Page =
Zerihun Kebebew , 2010. Eucalyptus in Rural Livelihood Safety Net Strategy in Coffee Growing Area: Case Study Around Jimma, Southwestern Ethiopia. Research Journal of Forestry, 4: 202-207.

DOI: 10.17311/rjf.2010.202.207

URL: https://scialert.net/abstract/?doi=rjf.2010.202.207
 

INTRODUCTION

The intention of growing eucalyptus under community and farm forestry programme before three decades (Bishaw, 2001), to solve wood demand shortage in response to loss of natural forest has been changed to market oriented growing practices over period of time (Mekonnen, 2000). This is due to the fact that growing eucalyptus has significant economic benefit to the land user (Wirtu and Gong, 2000; Liu and Li, 2010). The cash obtained from eucalyptus sale assist smallholder farmers to bridge the food shortage gap at household level. As a result, growing eucalyptus at a farm level in a form of woodlot has become very common practice among smallholder farmers in rural parts Ethiopia (Jagger and Pender, 2003).

Agriculture is the means of livelihood for 85% of the population living in rural area of Ethiopia (Bishaw, 2001; Tadessa, 2001). The contribution of smallholder farmers’ account for 90 and 95% of the total grain and coffee produced in the country respectively (Nicolas, 2007). Most of these agricultural productions are subsistence based to attain food security. Productivity per unit area is also low due to land degradation (Bishaw, 2001; Alam et al., 2002; Jagger and Pender, 2003). The decision makers have worried much about the expansion of eucalyptus in fear of jeopardizing agricultural production in rural parts of Ethiopia (Jagger and Pender, 2003). Non-foresters seriously complain the partly or completely conversion of cultivated land to eucalyptus. The ecological dilemma of eucalyptus (Liu and Li, 2010), getting the discussion point in many forums. As a result, the use of extension to promote growing eucalyptus for farm forestry development has never been policy objective in Ethiopia (EFAP, 1994; Jagger and Pender, 2003). At the end, the Oromia regional government has put rules and regulations in place not to plant eucalyptus on agricultural land in Oromia rural land use administration proclamation number 56/2002.

Southwestern part of Ethiopia is coffee growing area, which is the most important cash crop. However, smallholder farmers grow eucalyptus as farm diversification to livelihood coping strategy to attain food security. There is insufficient information on the extent of eucalyptus on smallholder farmers’ livelihood coping strategy to food security. Discouraging eucalyptus may aggravate the food insecurity at smallholder farmers’ level. Therefore, the study aim at investigating to what extent growing eucalyptus brings a difference in livelihood of smallholder farmers to attain food security. The hypothesis is that the area is coffee growing area and growing eucalyptus doesn’t bring any change in livelihood strategy of smallholder farmers.

Information provided =
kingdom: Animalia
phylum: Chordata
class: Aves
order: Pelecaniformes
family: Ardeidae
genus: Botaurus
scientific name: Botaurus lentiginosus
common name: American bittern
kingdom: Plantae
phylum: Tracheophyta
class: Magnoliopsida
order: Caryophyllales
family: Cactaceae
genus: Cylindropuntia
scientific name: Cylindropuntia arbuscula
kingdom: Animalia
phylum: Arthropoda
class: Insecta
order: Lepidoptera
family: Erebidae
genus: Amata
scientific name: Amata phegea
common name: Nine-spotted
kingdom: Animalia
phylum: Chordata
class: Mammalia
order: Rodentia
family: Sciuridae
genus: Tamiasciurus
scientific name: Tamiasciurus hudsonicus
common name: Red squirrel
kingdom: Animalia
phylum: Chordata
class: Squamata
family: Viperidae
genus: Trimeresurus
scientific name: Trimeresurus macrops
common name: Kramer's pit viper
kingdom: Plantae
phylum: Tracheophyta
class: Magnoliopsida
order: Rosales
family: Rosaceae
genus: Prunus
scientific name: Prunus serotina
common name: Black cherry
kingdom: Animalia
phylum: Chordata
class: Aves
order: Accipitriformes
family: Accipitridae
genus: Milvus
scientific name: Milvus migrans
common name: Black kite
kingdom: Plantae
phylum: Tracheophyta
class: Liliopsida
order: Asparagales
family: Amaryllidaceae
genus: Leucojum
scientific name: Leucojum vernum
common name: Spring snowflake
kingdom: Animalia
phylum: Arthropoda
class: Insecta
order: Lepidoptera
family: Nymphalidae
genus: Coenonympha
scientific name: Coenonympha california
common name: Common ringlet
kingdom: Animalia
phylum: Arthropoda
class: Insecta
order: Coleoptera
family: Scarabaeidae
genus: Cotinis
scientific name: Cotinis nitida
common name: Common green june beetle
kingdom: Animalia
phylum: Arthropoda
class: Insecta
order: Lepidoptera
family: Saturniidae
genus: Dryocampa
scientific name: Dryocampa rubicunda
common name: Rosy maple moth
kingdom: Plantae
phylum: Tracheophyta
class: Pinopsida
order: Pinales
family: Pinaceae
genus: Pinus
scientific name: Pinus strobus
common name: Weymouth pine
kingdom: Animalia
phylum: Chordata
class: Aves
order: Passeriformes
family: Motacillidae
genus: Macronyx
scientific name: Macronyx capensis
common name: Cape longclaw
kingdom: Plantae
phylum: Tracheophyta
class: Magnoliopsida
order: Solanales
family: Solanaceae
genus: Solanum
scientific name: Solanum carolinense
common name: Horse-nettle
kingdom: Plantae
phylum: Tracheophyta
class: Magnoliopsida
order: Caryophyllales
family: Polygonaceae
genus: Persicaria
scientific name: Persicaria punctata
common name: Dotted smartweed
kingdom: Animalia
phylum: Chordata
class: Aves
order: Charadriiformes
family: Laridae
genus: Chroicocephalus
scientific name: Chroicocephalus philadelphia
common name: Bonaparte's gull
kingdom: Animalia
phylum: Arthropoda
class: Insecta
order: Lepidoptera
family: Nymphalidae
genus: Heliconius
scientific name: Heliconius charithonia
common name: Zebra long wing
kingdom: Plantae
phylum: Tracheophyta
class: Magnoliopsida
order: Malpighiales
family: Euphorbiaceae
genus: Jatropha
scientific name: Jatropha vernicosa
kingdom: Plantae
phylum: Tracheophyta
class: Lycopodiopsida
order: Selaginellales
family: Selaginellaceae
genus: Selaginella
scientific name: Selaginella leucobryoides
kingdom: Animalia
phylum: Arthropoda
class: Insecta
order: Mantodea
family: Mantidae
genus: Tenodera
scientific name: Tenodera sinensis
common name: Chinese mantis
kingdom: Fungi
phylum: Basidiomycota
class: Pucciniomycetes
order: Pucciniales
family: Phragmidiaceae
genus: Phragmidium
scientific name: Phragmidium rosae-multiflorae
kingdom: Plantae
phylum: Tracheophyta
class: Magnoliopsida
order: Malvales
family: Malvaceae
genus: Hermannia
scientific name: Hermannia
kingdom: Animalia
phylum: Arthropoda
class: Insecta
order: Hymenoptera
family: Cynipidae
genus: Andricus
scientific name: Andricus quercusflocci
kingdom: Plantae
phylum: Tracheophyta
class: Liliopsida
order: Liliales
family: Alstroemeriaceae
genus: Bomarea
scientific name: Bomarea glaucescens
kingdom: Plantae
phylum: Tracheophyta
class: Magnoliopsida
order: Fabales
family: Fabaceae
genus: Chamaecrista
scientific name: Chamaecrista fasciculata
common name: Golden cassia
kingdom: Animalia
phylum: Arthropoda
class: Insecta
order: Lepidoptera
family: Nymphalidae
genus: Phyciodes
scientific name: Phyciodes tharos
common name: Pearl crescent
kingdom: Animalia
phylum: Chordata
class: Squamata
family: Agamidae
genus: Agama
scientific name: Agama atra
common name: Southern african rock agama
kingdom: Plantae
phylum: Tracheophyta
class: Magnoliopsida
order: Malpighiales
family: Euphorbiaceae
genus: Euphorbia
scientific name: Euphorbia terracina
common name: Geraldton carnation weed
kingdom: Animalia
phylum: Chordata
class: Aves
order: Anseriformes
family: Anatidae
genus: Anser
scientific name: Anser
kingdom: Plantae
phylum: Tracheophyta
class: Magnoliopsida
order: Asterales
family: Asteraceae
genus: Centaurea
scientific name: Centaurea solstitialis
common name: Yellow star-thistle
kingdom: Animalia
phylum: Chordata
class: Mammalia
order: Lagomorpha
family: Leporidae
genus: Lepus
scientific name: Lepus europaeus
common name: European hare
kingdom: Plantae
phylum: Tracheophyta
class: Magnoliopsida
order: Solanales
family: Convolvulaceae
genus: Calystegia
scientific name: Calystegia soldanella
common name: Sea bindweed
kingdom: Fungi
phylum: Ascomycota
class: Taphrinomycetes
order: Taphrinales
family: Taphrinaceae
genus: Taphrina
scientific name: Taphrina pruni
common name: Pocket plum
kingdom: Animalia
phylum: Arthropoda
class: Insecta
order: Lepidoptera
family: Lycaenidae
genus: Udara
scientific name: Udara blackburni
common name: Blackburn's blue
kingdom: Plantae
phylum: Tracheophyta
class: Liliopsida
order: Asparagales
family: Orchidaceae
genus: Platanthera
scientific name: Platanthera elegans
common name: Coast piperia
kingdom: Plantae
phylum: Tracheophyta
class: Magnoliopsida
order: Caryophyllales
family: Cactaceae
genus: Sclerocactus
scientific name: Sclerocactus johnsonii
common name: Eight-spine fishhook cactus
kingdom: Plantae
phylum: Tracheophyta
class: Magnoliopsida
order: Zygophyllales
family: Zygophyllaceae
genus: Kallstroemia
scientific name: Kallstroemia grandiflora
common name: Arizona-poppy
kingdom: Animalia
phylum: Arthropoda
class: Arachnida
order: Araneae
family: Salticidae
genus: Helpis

Instructions =
- 1) In the eucalyptus study, list every citation given in the paragraph that begins with "The intention of growing eucalyptus".
- 2) Update the part of the records that opens with the line containing "family: Alstroemeriaceae" and closes with the line containing "order: Asterales". Change "common name" to "vernacular name", leave everything else unchanged, and return only those lines.

Responses in order =
- 1) Bishaw, 2001; Mekonnen, 2000; Wirtu and Gong, 2000; Liu and Li, 2010; Jagger and Pender, 2003

- 2)
family: Alstroemeriaceae
genus: Bomarea
scientific name: Bomarea glaucescens
kingdom: Plantae
phylum: Tracheophyta
class: Magnoliopsida
order: Fabales
family: Fabaceae
genus: Chamaecrista
scientific name: Chamaecrista fasciculata
vernacular name: Golden cassia
kingdom: Animalia
phylum: Arthropoda
class: Insecta
order: Lepidoptera
family: Nymphalidae
genus: Phyciodes
scientific name: Phyciodes tharos
vernacular name: Pearl crescent
kingdom: Animalia
phylum: Chordata
class: Squamata
family: Agamidae
genus: Agama
scientific name: Agama atra
vernacular name: Southern african rock agama
kingdom: Plantae
phylum: Tracheophyta
class: Magnoliopsida
order: Malpighiales
family: Euphorbiaceae
genus: Euphorbia
scientific name: Euphorbia terracina
vernacular name: Geraldton carnation weed
kingdom: Animalia
phylum: Chordata
class: Aves
order: Anseriformes
family: Anatidae
genus: Anser
scientific name: Anser
kingdom: Plantae
phylum: Tracheophyta
class: Magnoliopsida
order: Asterales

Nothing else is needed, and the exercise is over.